War journalist Kareema Nagy’s accreditation revoked in Libya due to alleged “security concerns”

War journalist Kareema Nagy’s accreditation revoked in Libya due to alleged “security concerns”

In June 2019, the Libyan Foreign Media Department arbitrarily revoked Tunisian war reporter Kareema Nagy’s accreditation due to alleged “security concerns”. The revocation followed an interview Nagy conducted in March 2019 with one of General Khalifa Haftar’s aides. MENA Rights Group and The Coalition For Women In Journalism have strong reasons to believe that the revocation of Nagy’s accreditation is directly linked to her reporting.
Latest Updates
December 3, 2020: MENA Rights Group and The Coalition For Women In Journalism request the intervention of the Special Rapporteur on the promotion and protection of the right to freedom of opinion and expression and of the Office of International Standards and Legal Affairs of the UNESCO.
September 21, 2020: Nagy submits a memo to the Tunisian consulate in Libya to request assistance, to no avail.
June 3, 2020: Nagy submits a memo to the Libyan Presidential Council to reobtain her accreditation, without results.
June 2019: The Libyan Government of National Accord’s Foreign Media Department revokes Nagy’s accreditation with Medi1 News Channel over “security concerns”. Nagy and Medi1 News Channel attempt several times to reobtain her accreditation, to no avail.

As the first female Tunisian war journalist, Nagy has been reporting on the conflict in Libya since 2013. Since 2014, her accreditation has been based on her work with Medi1 News Channel, which enabled her to conduct reporting activities for different news outlets.

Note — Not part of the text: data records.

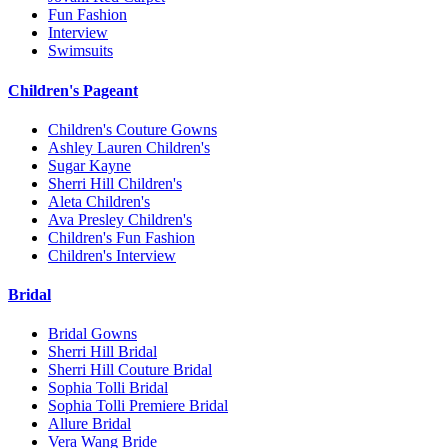
Fun Fashion
Interview
Swimsuits
Children's Pageant
Children's Couture Gowns
Ashley Lauren Children's
Sugar Kayne
Sherri Hill Children's
Aleta Children's
Ava Presley Children's
Children's Fun Fashion
Children's Interview
Bridal
Bridal Gowns
Sherri Hill Bridal
Sherri Hill Couture Bridal
Sophia Tolli Bridal
Sophia Tolli Premiere Bridal
Allure Bridal
Vera Wang Bride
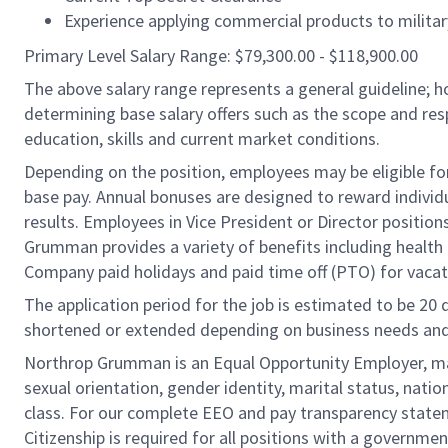
Experience applying commercial products to military
Primary Level Salary Range: $79,300.00 - $118,900.00
The above salary range represents a general guideline;
determining base salary offers such as the scope and resp
education, skills and current market conditions.
Depending on the position, employees may be eligible for 
base pay. Annual bonuses are designed to reward individ
results. Employees in Vice President or Director position
Grumman provides a variety of benefits including health i
Company paid holidays and paid time off (PTO) for vacat
The application period for the job is estimated to be 20
shortened or extended depending on business needs and t
Northrop Grumman is an Equal Opportunity Employer, makin
sexual orientation, gender identity, marital status, nation
class. For our complete EEO and pay transparency stat
Citizenship is required for all positions with a governmen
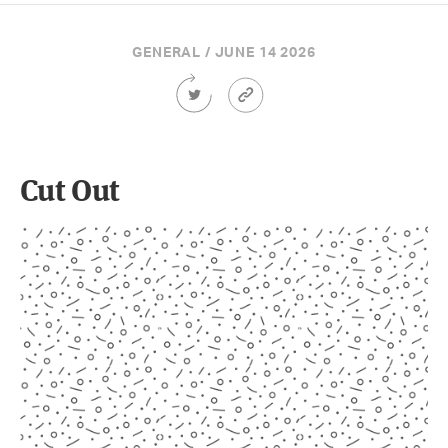
GENERAL / JUNE 14 2026
Share
Article
this
Permalink
Article
on
Twitter
Cut Out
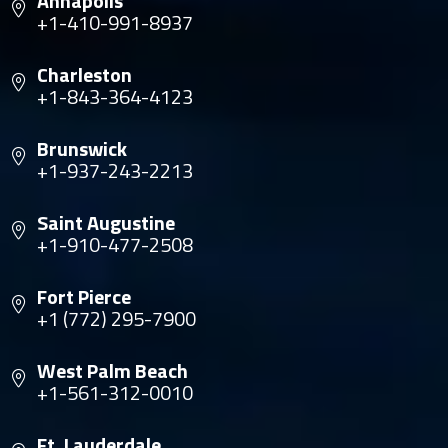
Annapolis
+1-410-991-8937
Charleston
+1-843-364-4123
Brunswick
+1-937-243-2213
Saint Augustine
+1-910-477-2508
Fort Pierce
+1 (772) 295-7900
West Palm Beach
+1-561-312-0010
Ft. Lauderdale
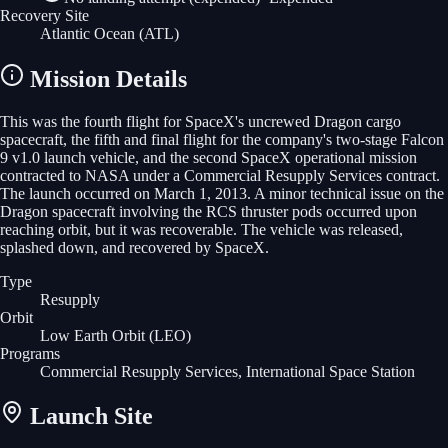
Recovery Site
Atlantic Ocean
(ATL)
Mission Details
This was the fourth flight for SpaceX's uncrewed Dragon cargo
spacecraft, the fifth and final flight for the company's two-stage Falcon
9 v1.0 launch vehicle, and the second SpaceX operational mission
contracted to NASA under a Commercial Resupply Services contract.
The launch occurred on March 1, 2013. A minor technical issue on the
Dragon spacecraft involving the RCS thruster pods occurred upon
reaching orbit, but it was recoverable. The vehicle was released,
splashed down, and recovered by SpaceX.
Type
Resupply
Orbit
Low Earth Orbit
(LEO)
Programs
Commercial Resupply Services, International Space Station
Launch Site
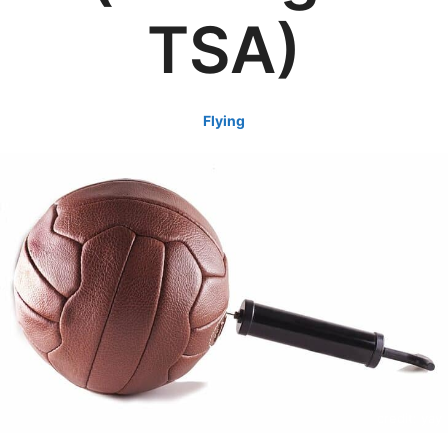
TSA)
Flying
credit: yay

In March 2019, she interviewed one of General Khalifa Haftar’s former aides, Officer Mohamed Al Hegazy. After finalising the report in question and upon her accreditation’s date of renewal in June 2019, Nagy had her accreditation revoked by the Libyan Government of National Accord’s Foreign Media Department.

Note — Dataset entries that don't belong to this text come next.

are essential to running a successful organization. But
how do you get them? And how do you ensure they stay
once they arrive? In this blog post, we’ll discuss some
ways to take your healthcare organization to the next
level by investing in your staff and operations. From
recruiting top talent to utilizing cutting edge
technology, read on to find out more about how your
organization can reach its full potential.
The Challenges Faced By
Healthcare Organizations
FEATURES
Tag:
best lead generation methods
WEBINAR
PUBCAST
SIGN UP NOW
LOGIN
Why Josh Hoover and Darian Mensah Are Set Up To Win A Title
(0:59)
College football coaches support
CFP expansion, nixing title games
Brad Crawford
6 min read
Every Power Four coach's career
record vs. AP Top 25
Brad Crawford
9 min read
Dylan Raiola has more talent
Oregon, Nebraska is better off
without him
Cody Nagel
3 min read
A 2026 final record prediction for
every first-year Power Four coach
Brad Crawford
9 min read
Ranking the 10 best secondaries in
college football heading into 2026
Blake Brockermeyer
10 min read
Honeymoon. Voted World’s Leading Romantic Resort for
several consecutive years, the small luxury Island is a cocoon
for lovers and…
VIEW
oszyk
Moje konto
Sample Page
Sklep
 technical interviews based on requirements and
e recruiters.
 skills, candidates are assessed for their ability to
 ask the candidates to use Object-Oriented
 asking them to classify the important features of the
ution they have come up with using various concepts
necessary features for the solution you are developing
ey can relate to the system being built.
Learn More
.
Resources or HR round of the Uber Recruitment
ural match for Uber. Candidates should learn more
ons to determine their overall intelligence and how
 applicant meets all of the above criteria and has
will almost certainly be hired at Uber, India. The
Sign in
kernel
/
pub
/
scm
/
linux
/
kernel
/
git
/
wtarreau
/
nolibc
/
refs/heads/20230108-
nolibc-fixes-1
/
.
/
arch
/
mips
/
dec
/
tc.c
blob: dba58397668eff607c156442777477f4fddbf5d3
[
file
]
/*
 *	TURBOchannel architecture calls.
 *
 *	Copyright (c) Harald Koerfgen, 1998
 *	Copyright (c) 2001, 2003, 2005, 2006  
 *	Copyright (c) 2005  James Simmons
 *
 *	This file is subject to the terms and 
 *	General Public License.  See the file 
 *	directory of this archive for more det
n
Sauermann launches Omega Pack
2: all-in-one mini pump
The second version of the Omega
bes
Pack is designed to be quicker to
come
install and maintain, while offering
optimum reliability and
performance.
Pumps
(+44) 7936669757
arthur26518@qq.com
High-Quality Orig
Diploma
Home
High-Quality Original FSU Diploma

Nagy and Medi1 News Channel attempted on several occasions to reobtain the journalist’s accreditation, to no avail.

In March 2020, Nagy lost her employment as a reporter with Medi1 News Channel due to her inability to work without an accreditation. Since the outbreak of the COVID-19 pandemic, the borders between her country of origin Tunisia and Libya have been closed, which effectively prevents her from returning home.

On June 3, 2020, Nagy submitted a memo to resolve the issue to the Libyan Presidential Council. On September 21, 2020, she submitted another memo to the Tunisian consulate in Libya, requesting their intervention to either mediate in the accreditation matter or to evacuate her from Libya. To date, both authorities have failed to provide her with assistance.

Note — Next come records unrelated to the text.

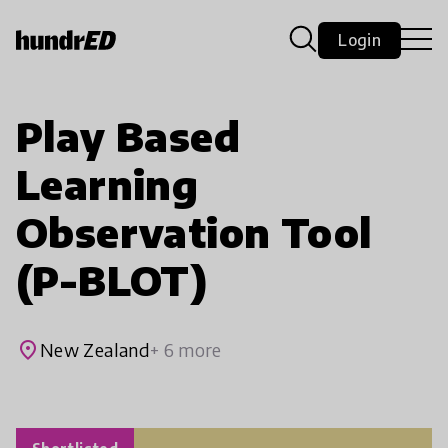
Login
Play Based
Learning
Observation Tool
(P-BLOT)
place
New Zealand
+ 6 more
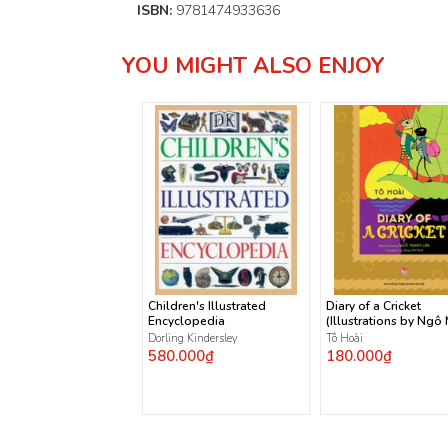
ISBN:
9781474933636
YOU MIGHT ALSO ENJOY
Children's Illustrated
Diary of a Cricket
Encyclopedia
(Illustrations by Ngô
Lân)
Dorling Kindersley
Tô Hoài
580.000₫
180.000₫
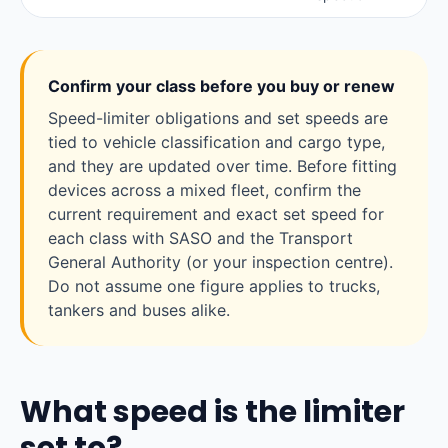
Confirm your class before you buy or renew
Speed-limiter obligations and set speeds are
tied to vehicle classification and cargo type,
and they are updated over time. Before fitting
devices across a mixed fleet, confirm the
current requirement and exact set speed for
each class with SASO and the Transport
General Authority (or your inspection centre).
Do not assume one figure applies to trucks,
tankers and buses alike.
What speed is the limiter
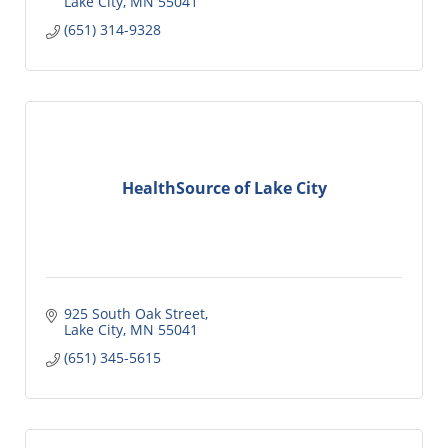
Lake City
MN
55041
(651) 314-9328
HealthSource of Lake City
925 South Oak Street
Lake City
MN
55041
(651) 345-5615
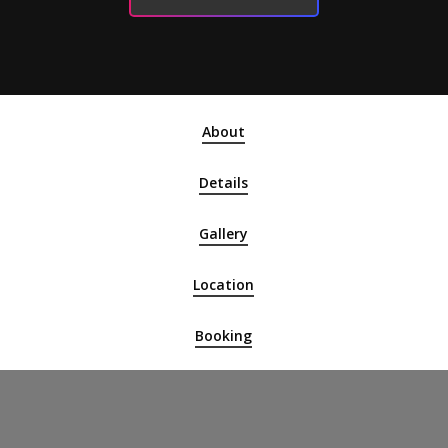
About
Details
Gallery
Location
Booking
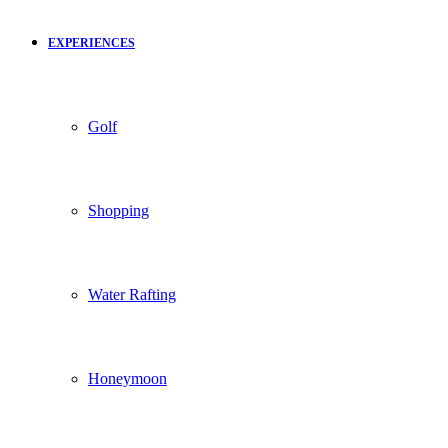
EXPERIENCES
Golf
Shopping
Water Rafting
Honeymoon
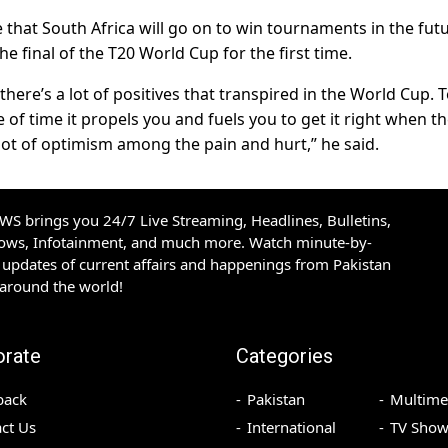
hat South Africa will go on to win tournaments in the futu
e final of the T20 World Cup for the first time.
 there’s a lot of positives that transpired in the World Cup. 
 of time it propels you and fuels you to get it right when t
lot of optimism among the pain and hurt,” he said.
S brings you 24/7 Live Streaming, Headlines, Bulletins,
hows, Infotainment, and much more. Watch minute-by-
updates of current affairs and happenings from Pakistan
 around the world!
orate
Categories
back
Pakistan
Multime
ct Us
International
TV Show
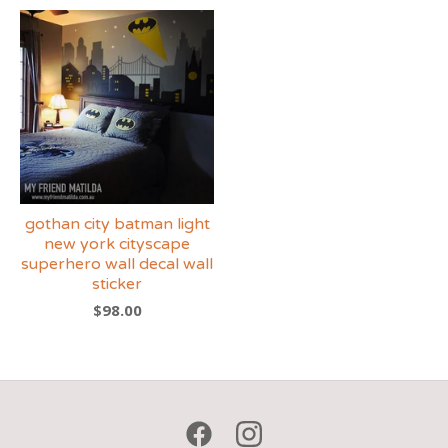
gothan city batman light
new york cityscape
superhero wall decal wall
sticker
$
98.00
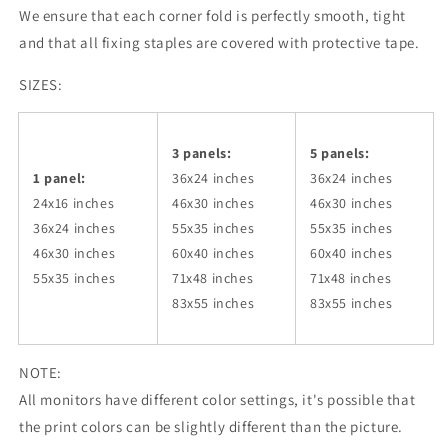
We ensure that each corner fold is perfectly smooth, tight
and that all fixing staples are covered with protective tape.
SIZES:
3 panels:
5 panels:
1 panel:
36x24
inches
36x24
inches
24x16 inches
46x30
inches
46x30
inches
36x24
inches
55x35
inches
55x35
inches
46x30
inches
60x40
inches
60x40
inches
55x35
inches
71x48
inches
71x48
inches
83x55
inches
83x55
inches
NOTE:
All monitors have different color settings, it's possible that
the print colors can be slightly different than the picture.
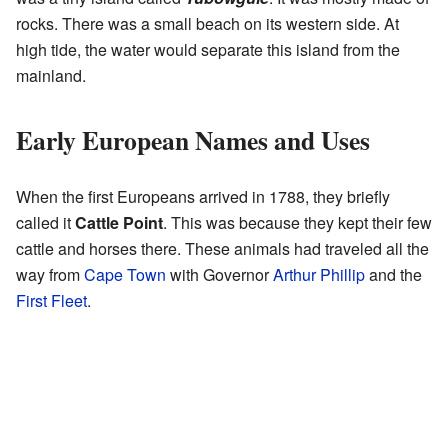
rocks. There was a small beach on its western side. At
high tide, the water would separate this island from the
mainland.
Early European Names and Uses
When the first Europeans arrived in 1788, they briefly
called it
Cattle Point
. This was because they kept their few
cattle and horses there. These animals had traveled all the
way from
Cape Town
with Governor
Arthur Phillip
and the
First Fleet
.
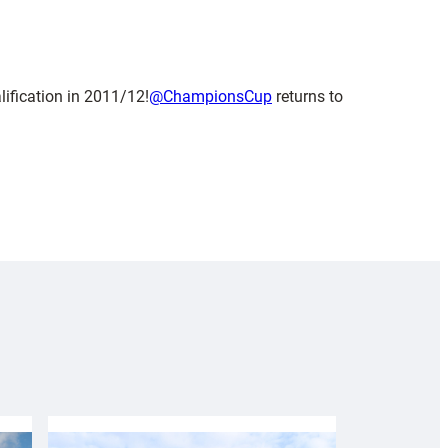
lification in 2011/12!
@ChampionsCup
returns to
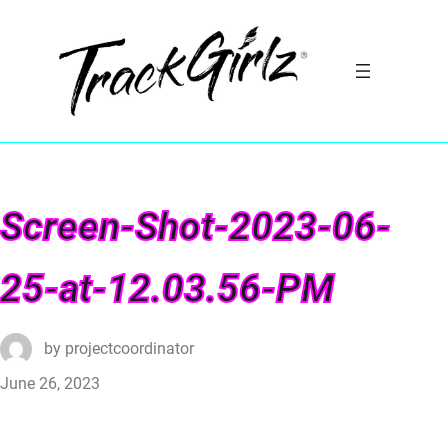
Screen-Shot-2023-06-
25-at-12.03.56-PM
by
projectcoordinator
June 26, 2023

The Libyan Government of National Accord has previously been accused of interfering with the work of journalists to inform public opinion, for instance by obstructing media procedures or applying pressure to influence media reporting.

Nagy has been subjected to anonymous threats in 2018 already. MENA Rights Group and The Coalition For Women In Journalism strongly believe that the revocation of her accreditation is another form of intimidation directly linked to her reporting.